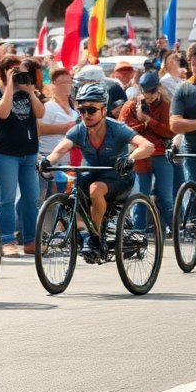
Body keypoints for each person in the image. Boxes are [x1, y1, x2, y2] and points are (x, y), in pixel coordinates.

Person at [41, 83, 154, 261]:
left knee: (95, 189)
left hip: (119, 176)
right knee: (74, 194)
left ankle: (94, 237)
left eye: (91, 110)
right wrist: (47, 161)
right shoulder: (80, 129)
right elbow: (61, 150)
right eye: (82, 110)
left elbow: (147, 146)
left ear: (104, 109)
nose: (86, 115)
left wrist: (131, 158)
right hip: (91, 174)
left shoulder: (117, 128)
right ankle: (86, 235)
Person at [0, 57, 43, 255]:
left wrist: (30, 92)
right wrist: (10, 86)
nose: (17, 74)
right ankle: (6, 241)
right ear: (2, 72)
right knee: (7, 198)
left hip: (29, 152)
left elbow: (40, 113)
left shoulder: (26, 90)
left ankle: (30, 241)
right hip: (5, 153)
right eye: (12, 70)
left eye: (19, 70)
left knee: (31, 197)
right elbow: (2, 113)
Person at [118, 72, 176, 232]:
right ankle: (138, 234)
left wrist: (149, 121)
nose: (148, 95)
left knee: (166, 197)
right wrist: (143, 124)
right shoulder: (130, 105)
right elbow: (122, 130)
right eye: (145, 91)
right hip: (140, 156)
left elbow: (170, 132)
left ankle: (174, 231)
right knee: (140, 197)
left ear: (158, 89)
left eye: (152, 91)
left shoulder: (166, 105)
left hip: (161, 154)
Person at [170, 42, 196, 252]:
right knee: (194, 192)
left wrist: (190, 124)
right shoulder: (183, 90)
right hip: (193, 150)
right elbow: (175, 124)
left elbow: (182, 123)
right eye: (194, 63)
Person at [38, 68, 80, 198]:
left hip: (70, 162)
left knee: (65, 201)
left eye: (69, 81)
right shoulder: (48, 107)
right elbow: (39, 129)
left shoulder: (73, 108)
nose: (66, 86)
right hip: (51, 160)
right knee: (49, 199)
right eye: (62, 82)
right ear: (53, 84)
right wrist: (67, 128)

----------------

Reproduce the entire listing exactly, except for any pictures it contains.

Finished exercise:
Body keypoints for each person in the image. Boxes are [x1, y1, x2, y2] and points are (x, y), in pixel coordinates.

Person at [41, 83, 154, 261]:
left knee: (95, 189)
left hip: (119, 176)
right knee: (74, 194)
left ankle: (94, 237)
left eye: (91, 110)
right wrist: (47, 161)
right shoulder: (80, 129)
right elbow: (61, 150)
right eye: (82, 110)
left elbow: (147, 146)
left ear: (104, 109)
nose: (86, 115)
left wrist: (131, 158)
right hip: (91, 174)
left shoulder: (117, 128)
right ankle: (86, 235)
Person at [0, 57, 43, 255]:
left wrist: (30, 92)
right wrist: (10, 86)
nose: (17, 74)
right ankle: (6, 241)
right ear: (2, 72)
right knee: (7, 198)
left hip: (29, 152)
left elbow: (40, 113)
left shoulder: (26, 90)
left ankle: (30, 241)
right hip: (5, 153)
right eye: (12, 70)
left eye: (19, 70)
left knee: (31, 197)
right elbow: (2, 113)
Person at [118, 72, 176, 232]:
right ankle: (138, 234)
left wrist: (149, 121)
nose: (148, 95)
left knee: (166, 197)
right wrist: (143, 124)
right shoulder: (130, 105)
right elbow: (122, 130)
right eye: (145, 91)
right hip: (140, 156)
left elbow: (170, 132)
left ankle: (174, 231)
right knee: (140, 197)
left ear: (158, 89)
left eye: (152, 91)
left shoulder: (166, 105)
left hip: (161, 154)
Person at [170, 42, 196, 252]:
right knee: (194, 192)
left wrist: (190, 124)
right shoulder: (183, 90)
right hip: (193, 150)
right elbow: (175, 124)
left elbow: (182, 123)
right eye: (194, 63)
Person at [38, 68, 80, 198]:
left hip: (70, 162)
left knee: (65, 201)
left eye: (69, 81)
right shoulder: (48, 107)
right elbow: (39, 129)
left shoulder: (73, 108)
nose: (66, 86)
right hip: (51, 160)
right knee: (49, 199)
right eye: (62, 82)
right ear: (53, 84)
right wrist: (67, 128)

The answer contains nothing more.